§ WHAT YOU WILL DO:
Where the word "MARCH" shows up in the entries below, please copy the whole line.

Page-level text extractions:
____________

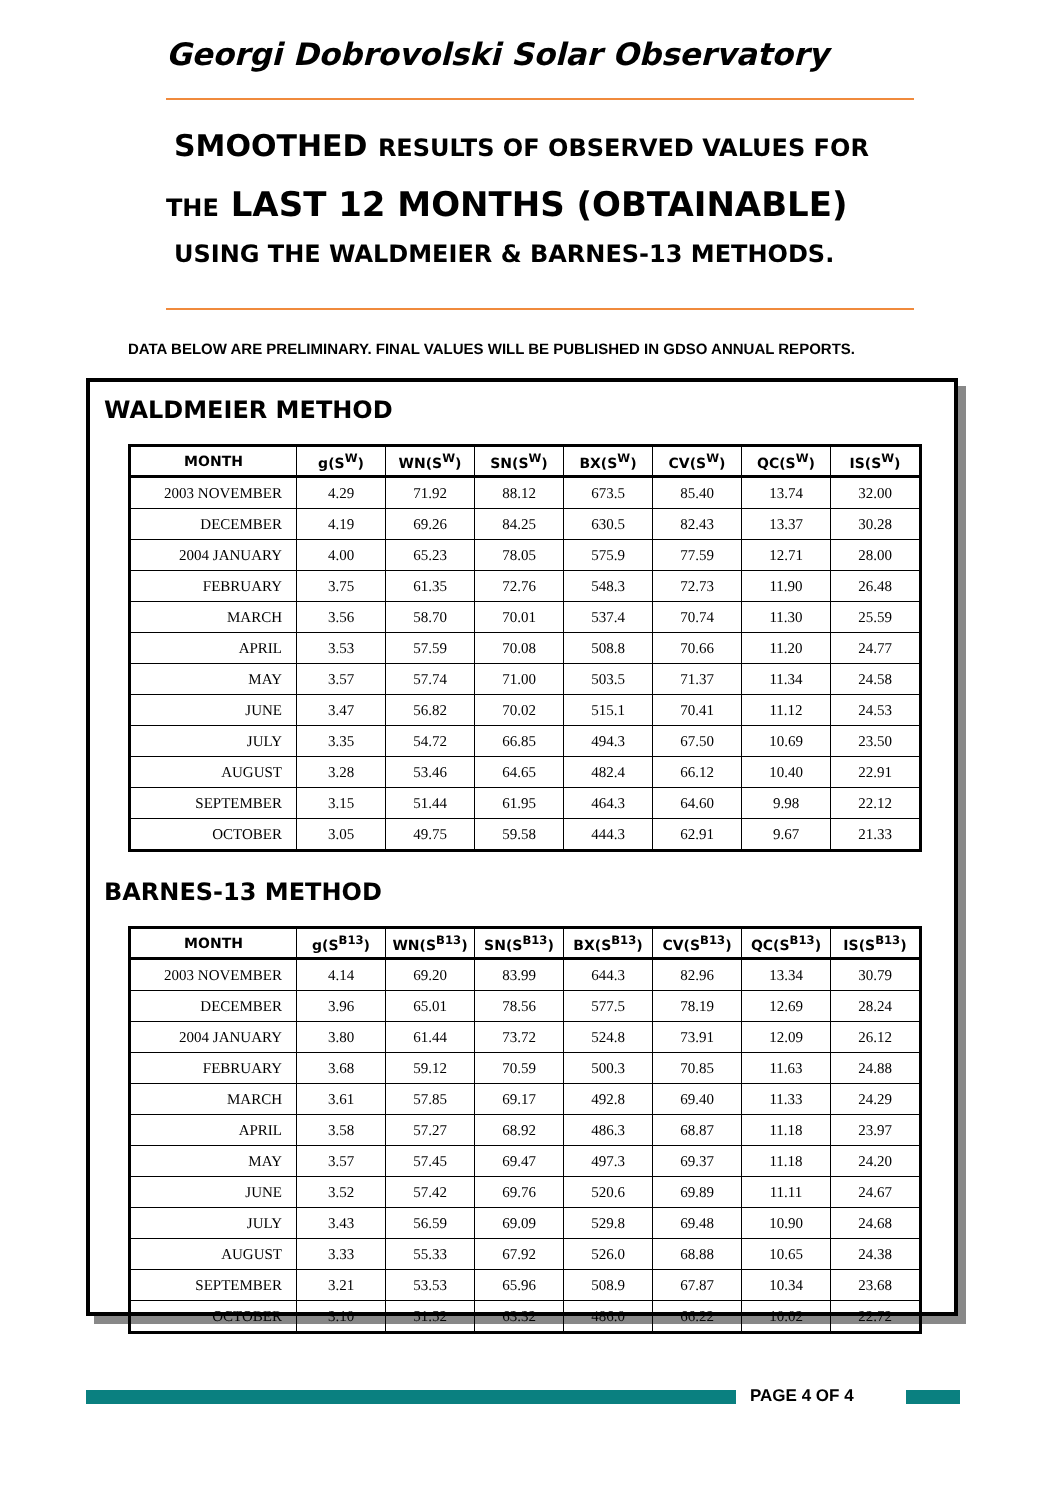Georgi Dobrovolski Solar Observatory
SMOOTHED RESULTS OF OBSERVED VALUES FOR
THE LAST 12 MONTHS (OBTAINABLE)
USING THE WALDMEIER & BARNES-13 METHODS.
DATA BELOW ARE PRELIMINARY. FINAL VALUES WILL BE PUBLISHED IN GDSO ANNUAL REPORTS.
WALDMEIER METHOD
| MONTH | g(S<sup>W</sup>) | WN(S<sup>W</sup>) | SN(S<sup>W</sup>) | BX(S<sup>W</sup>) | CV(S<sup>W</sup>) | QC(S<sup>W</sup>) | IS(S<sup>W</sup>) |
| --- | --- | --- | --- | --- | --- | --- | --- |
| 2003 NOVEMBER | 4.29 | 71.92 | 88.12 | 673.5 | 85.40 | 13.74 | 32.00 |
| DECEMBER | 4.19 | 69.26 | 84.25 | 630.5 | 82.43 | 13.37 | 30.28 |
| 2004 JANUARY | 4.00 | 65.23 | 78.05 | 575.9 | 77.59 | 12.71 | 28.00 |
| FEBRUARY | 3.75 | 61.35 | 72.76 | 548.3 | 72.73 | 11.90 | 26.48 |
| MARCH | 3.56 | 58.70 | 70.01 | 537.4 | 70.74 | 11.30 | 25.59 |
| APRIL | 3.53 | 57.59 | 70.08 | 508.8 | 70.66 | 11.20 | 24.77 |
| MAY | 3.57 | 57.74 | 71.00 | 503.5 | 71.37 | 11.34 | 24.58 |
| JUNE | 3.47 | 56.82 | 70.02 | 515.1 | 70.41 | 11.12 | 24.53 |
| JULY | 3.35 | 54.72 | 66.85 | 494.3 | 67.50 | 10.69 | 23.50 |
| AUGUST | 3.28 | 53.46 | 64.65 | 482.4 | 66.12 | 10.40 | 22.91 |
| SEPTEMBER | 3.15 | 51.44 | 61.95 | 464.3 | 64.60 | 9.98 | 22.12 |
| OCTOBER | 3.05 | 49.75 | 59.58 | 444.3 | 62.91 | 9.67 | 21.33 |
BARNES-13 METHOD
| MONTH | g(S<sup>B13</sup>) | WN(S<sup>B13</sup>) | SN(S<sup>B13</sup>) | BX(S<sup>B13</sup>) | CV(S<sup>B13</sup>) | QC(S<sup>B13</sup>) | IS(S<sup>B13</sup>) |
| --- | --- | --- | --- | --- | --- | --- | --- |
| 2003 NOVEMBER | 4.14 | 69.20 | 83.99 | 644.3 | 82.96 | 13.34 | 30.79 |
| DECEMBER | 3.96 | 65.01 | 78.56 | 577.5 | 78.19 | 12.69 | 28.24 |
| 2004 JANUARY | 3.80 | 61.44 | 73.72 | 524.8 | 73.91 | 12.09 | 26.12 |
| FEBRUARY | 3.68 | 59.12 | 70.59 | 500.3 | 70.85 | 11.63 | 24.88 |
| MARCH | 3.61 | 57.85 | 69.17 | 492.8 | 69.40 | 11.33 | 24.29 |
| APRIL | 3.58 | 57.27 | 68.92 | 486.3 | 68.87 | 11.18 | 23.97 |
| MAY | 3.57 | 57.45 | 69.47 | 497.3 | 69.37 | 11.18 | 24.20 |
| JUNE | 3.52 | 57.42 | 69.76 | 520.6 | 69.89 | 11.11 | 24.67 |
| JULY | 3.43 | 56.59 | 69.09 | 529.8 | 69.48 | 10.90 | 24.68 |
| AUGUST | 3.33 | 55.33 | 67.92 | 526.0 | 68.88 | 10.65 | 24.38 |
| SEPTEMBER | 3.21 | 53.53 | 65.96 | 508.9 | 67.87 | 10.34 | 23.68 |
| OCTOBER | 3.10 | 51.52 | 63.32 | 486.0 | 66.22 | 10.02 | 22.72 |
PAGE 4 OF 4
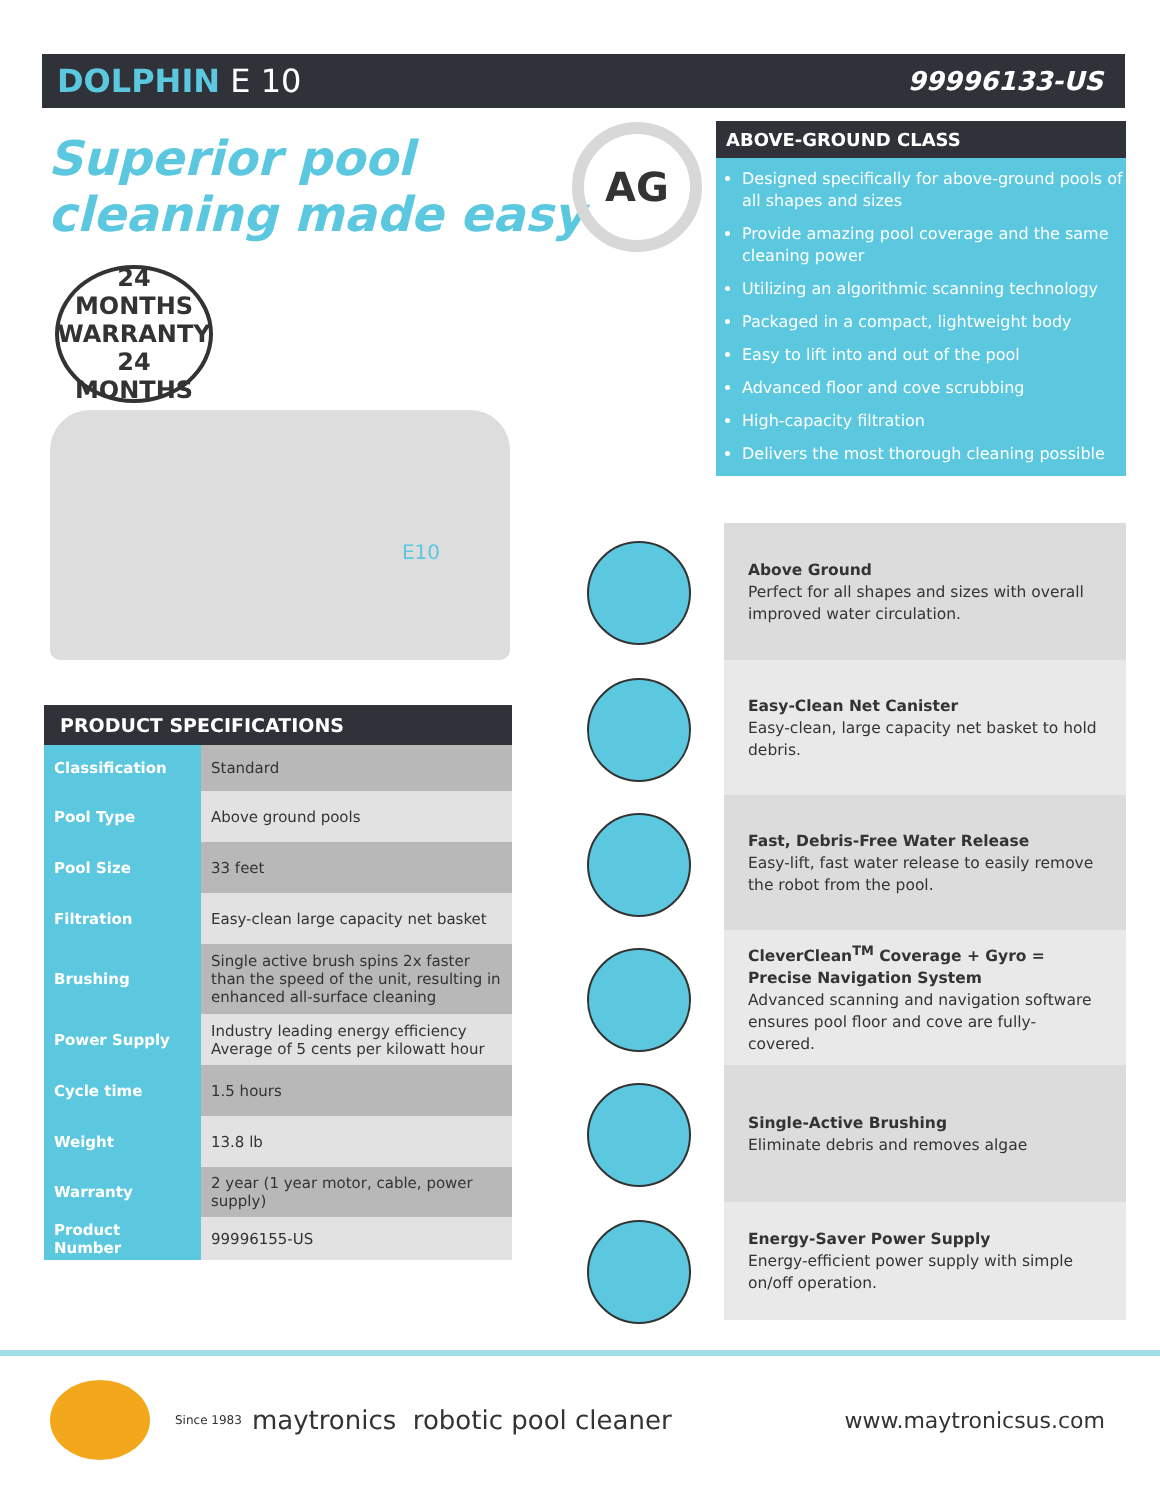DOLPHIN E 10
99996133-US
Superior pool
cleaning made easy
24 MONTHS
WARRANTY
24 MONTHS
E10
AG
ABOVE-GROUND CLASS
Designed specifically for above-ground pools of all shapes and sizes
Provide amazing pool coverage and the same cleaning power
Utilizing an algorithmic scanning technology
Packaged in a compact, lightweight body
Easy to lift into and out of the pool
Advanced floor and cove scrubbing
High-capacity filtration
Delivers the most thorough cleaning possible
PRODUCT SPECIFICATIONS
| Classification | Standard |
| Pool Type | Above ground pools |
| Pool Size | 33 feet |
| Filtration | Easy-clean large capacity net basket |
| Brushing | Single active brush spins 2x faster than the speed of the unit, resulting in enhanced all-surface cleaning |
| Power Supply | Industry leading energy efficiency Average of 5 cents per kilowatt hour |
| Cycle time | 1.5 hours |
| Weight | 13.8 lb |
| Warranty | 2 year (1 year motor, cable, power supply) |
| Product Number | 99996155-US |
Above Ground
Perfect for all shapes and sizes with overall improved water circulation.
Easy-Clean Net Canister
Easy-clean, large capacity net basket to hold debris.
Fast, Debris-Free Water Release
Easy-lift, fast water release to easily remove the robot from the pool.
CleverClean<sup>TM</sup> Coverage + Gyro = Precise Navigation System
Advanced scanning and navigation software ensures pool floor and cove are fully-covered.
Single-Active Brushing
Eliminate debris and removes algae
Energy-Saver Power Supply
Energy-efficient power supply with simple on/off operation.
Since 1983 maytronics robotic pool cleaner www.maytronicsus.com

____________

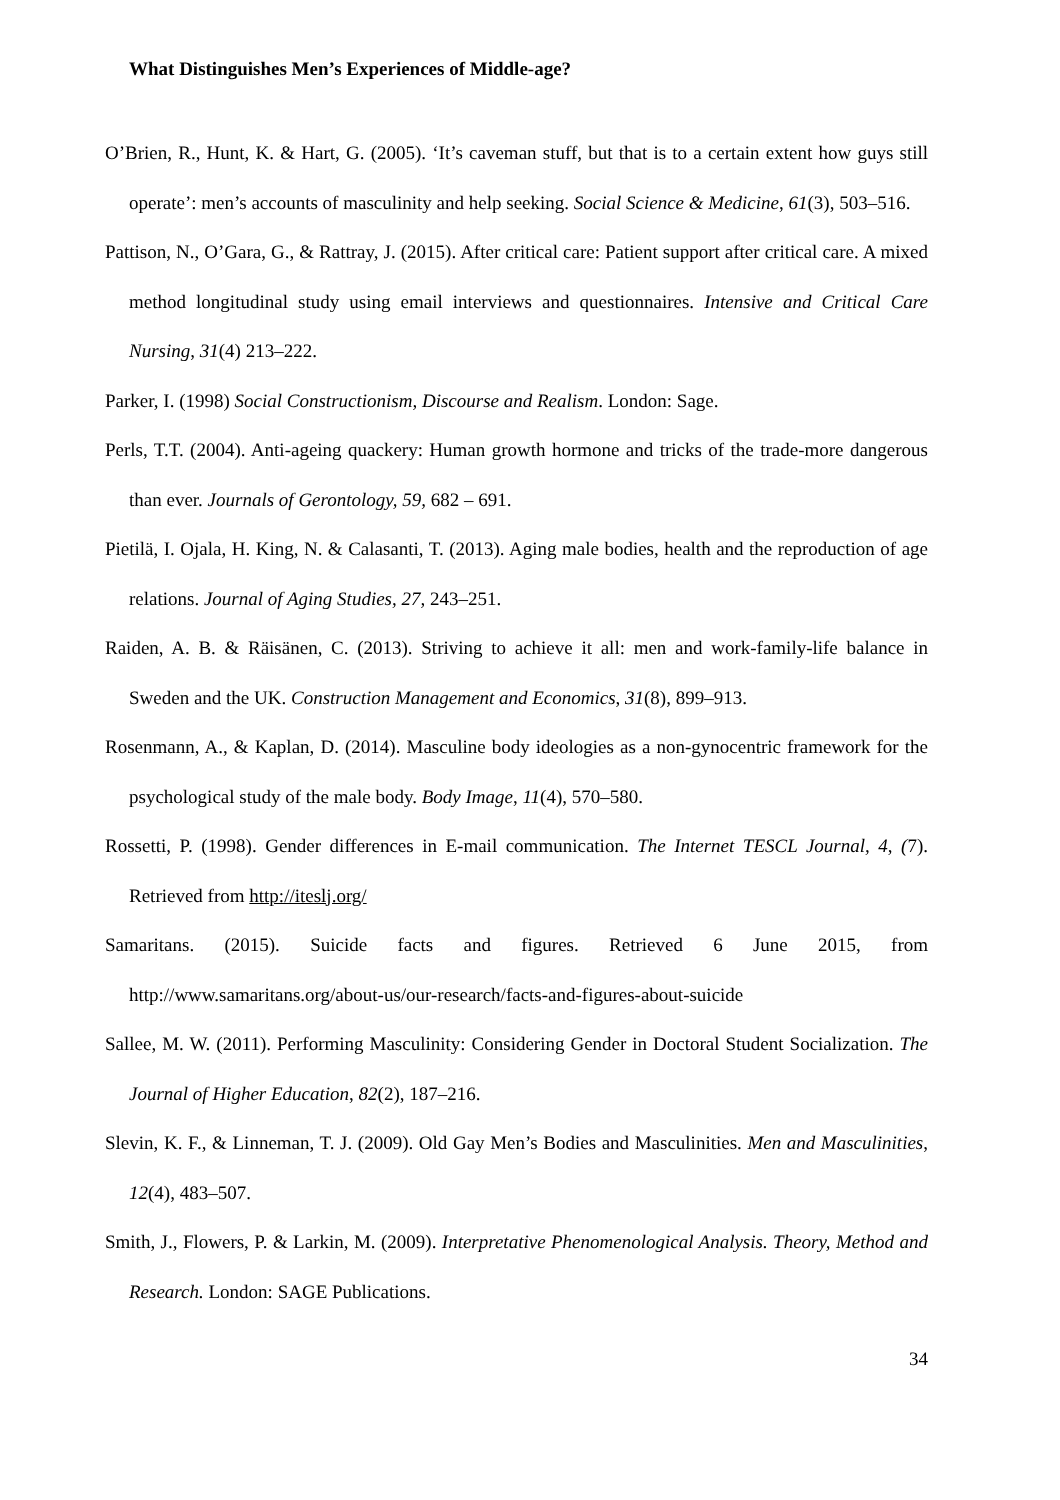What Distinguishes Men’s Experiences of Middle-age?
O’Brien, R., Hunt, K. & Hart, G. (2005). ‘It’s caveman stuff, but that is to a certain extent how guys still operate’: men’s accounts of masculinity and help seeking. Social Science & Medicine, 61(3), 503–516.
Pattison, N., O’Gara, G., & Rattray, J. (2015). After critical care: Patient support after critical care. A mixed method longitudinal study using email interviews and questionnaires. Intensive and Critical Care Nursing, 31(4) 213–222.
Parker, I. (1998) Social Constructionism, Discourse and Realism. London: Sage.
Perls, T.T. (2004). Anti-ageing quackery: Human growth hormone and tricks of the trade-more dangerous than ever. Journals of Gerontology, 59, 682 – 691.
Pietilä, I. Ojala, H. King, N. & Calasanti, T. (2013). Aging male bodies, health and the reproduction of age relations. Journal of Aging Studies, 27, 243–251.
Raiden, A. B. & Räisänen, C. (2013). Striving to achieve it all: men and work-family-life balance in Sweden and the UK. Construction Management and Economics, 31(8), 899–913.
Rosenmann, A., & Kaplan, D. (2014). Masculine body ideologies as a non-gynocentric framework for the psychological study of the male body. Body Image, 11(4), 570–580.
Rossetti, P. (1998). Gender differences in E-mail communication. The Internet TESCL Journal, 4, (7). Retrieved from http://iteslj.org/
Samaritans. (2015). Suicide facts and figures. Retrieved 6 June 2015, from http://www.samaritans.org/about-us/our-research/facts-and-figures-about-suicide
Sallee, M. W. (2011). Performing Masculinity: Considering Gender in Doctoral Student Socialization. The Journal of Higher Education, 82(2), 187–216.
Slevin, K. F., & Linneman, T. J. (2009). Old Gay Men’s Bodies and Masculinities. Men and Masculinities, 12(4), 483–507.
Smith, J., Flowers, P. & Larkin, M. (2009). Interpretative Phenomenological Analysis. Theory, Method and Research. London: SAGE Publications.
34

____________

§ RESULT:
| MARCH | 3.56 | 58.70 | 70.01 | 537.4 | 70.74 | 11.30 | 25.59 |
| MARCH | 3.61 | 57.85 | 69.17 | 492.8 | 69.40 | 11.33 | 24.29 |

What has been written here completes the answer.